A: Kerem’in de dediği gibi videoyu burada transparan bir platform olarak düşünemeyiz. Video, bir mecra olarak bir şeyler yapıyor. İçerik olarak algılanan şeye, bilgiye, konuya etki etmeden onu sadece görselleştirmiyor. Bu tür bir söylemi olan videolara temkinli yaklaşmalıyız zaten. Video, estetiği ve maddeselliği ile (ki bu noktada dijitale de analog gibi bakmak lazım) gösterdiği şeye müdahale ediyor. Bu yüzden video sadece bir görselleştirme aracı değil. Bir araştırma ve müdahale pratiği olarak video, yapım sürecinde anlatıyı ve dolayısıyla oluşturulan bilgiyi doğrudan etkiliyor. Su Çizgisi’ni ele alalım. Kerem ile kaya midyeleri ve gemiler arasındaki ilişkiye yoğunlaşmak istedik. Konunun bağlamını, odağa aldığımız yapıların ve nesnelerin tarihselliğini anlamak için bir ön araştırma gerçekleştirdik. Fakat video yapım süreci, kameranın limitleri, çevre koşulları, incelediğimiz nesnelerin yapıları hem bizim süreç boyunca hareketimizi, nerede neyi ne zaman çektiğimizi etkiledi, hem de ortaya çıkan videonun estetiğini doğrudan belirledi. Videonun düzenlemesini görüntüler, görüntülerdeki hareket, renk ve yapı belirledi, önceden yazdığımız anlatı değişti. Video bu yüzden süreçte kullandığımız kaynaklardan çok daha fazlası, onlara müdahale ediyor. 

İçinde bulunduğumuz koşullar ve son yıllarda fazlasıyla tartıştığımız çevre sorunları, iklim krizi, doğal felaketler, kaynak sorunu ve tüm bunların sosyal, politik ve ekonomik yansımaları sizin çalışma alanlarınızı ve pratiğinizi ne şekilde genişletti?

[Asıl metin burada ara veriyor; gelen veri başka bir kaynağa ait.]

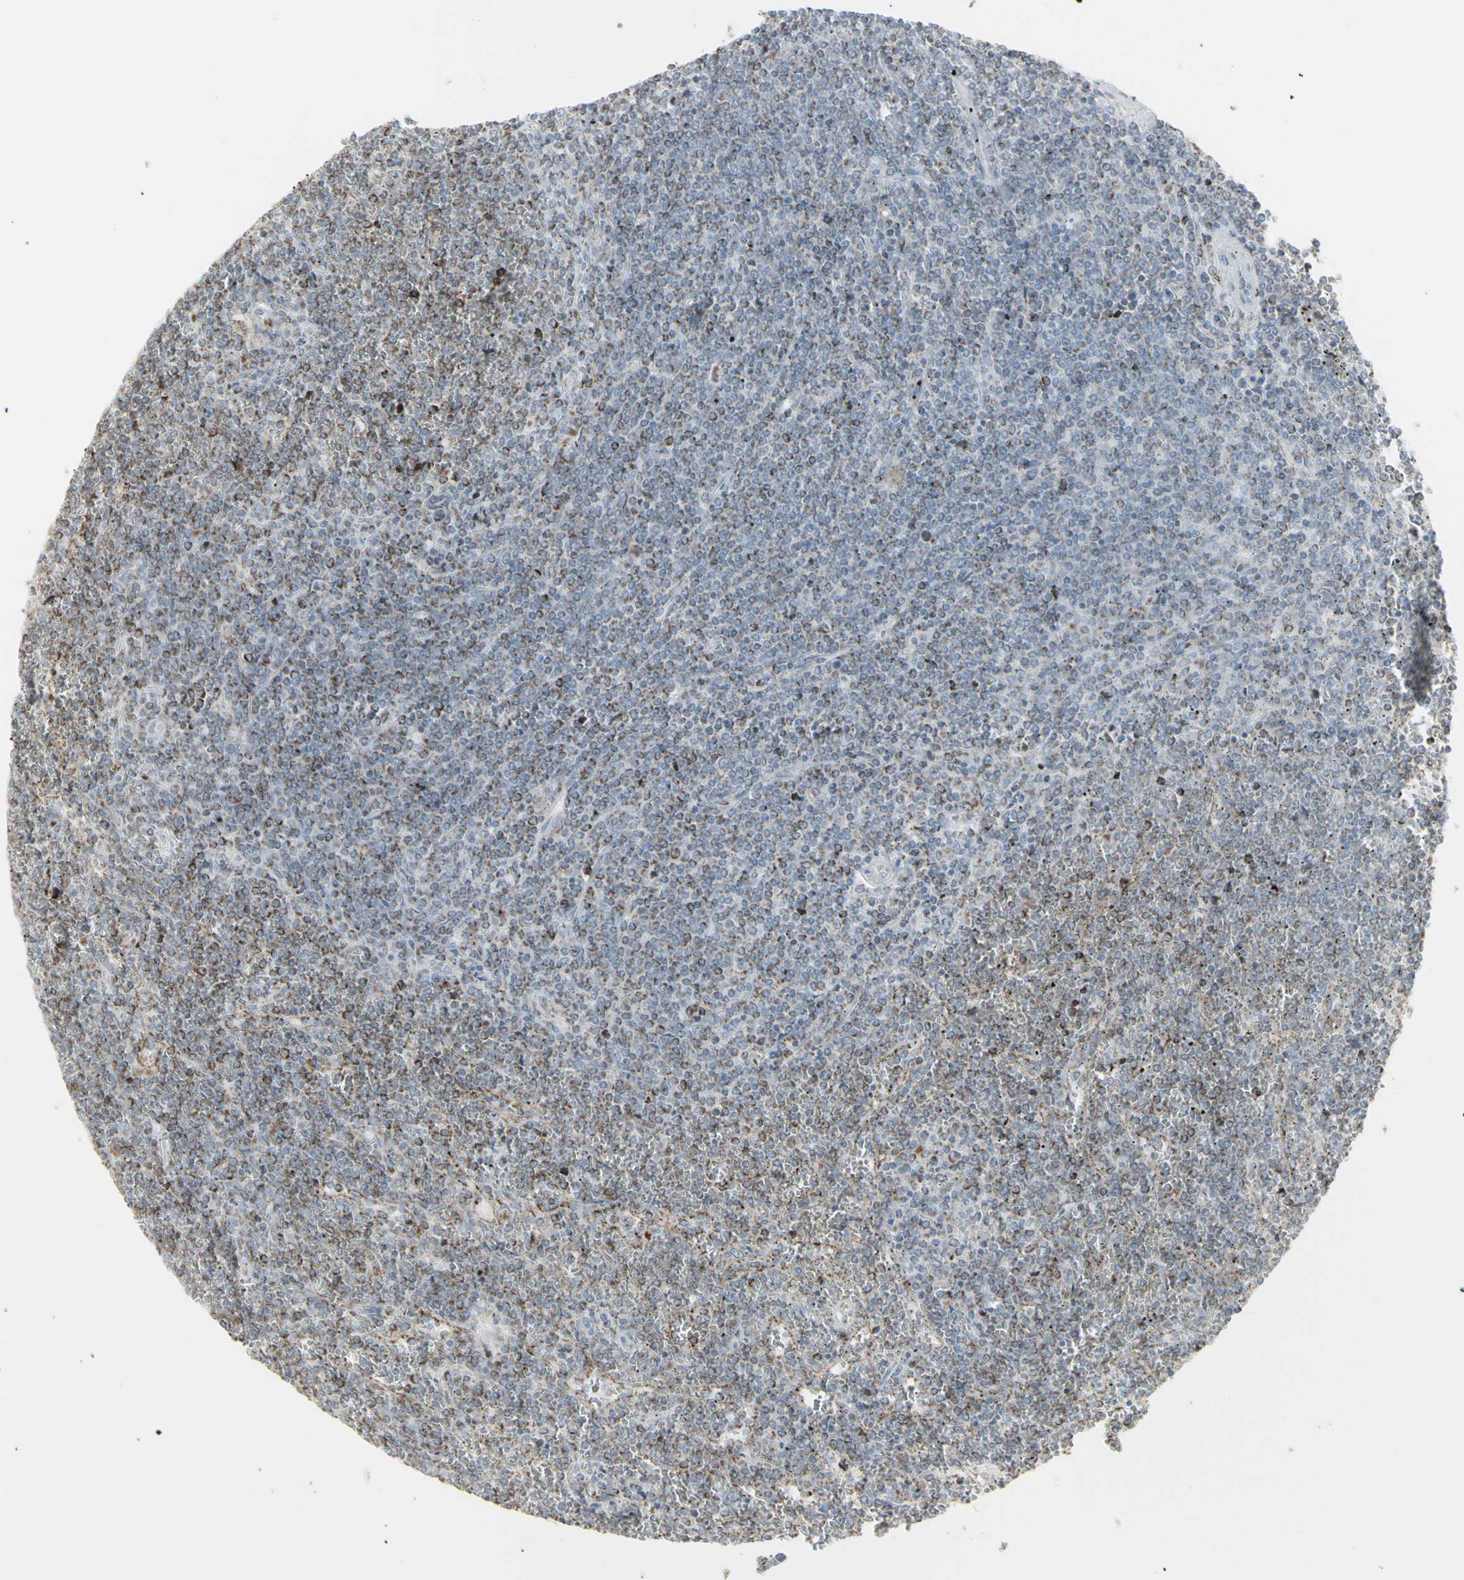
{"staining": {"intensity": "weak", "quantity": "25%-75%", "location": "cytoplasmic/membranous"}, "tissue": "lymphoma", "cell_type": "Tumor cells", "image_type": "cancer", "snomed": [{"axis": "morphology", "description": "Malignant lymphoma, non-Hodgkin's type, Low grade"}, {"axis": "topography", "description": "Spleen"}], "caption": "An immunohistochemistry (IHC) micrograph of neoplastic tissue is shown. Protein staining in brown shows weak cytoplasmic/membranous positivity in low-grade malignant lymphoma, non-Hodgkin's type within tumor cells.", "gene": "PLGRKT", "patient": {"sex": "female", "age": 19}}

K: Çevre çalışmalarının sadece konusu itibariyle değil ama farklı aktörlerin ilişki biçimlerini kavramaya çalışan, zaman zaman holistik zaman zaman ise yerel ve çözümlemeci olabilen yapısı benim genel düşünme tarzımı etkiledi. Ekolojik bir düşünme biçimi diyebiliriz buna sanırım ama bu çevrecilik anlamına gelmiyor, çevreyi anlamak daha çok ve bu her türden çevre olabilir sadece insan çevresi değil. Dünyada olup biten olayları bu şekilde farklı perspektiflerden kavrama çabası benim için değerli. Bu bağlamda zaman zaman çevre sorunları ölçeğinde de tartışılabilecek konulara eğiliyorum ama temel dertlerim özünde onlar değil çünkü kriz, felaket ve kaynak sorunu zaten evrenin doğasında olan bir şey, bana göre şu an çok tartışılıyor olmasının nedeni türümüzün pragmatik kaygıları. O noktada apolitik kalmayı tercih ediyorum ve çalışmalarımda taraf belirten direkt söylemlerden titizlikle kaçınıyorum çünkü sanatı pedagojik bir araç haline getirme riski doğuruyorlar. Bence sanat her şeyden etkilenebilir, konusu her şey olabilir ama o etkilendiği ya da konusu olan şeylerin kendisi değil. Yine de çalışmaları izleyicinin kendi bakış açısıyla bu meseleler etrafında tartışması benim için değerli. 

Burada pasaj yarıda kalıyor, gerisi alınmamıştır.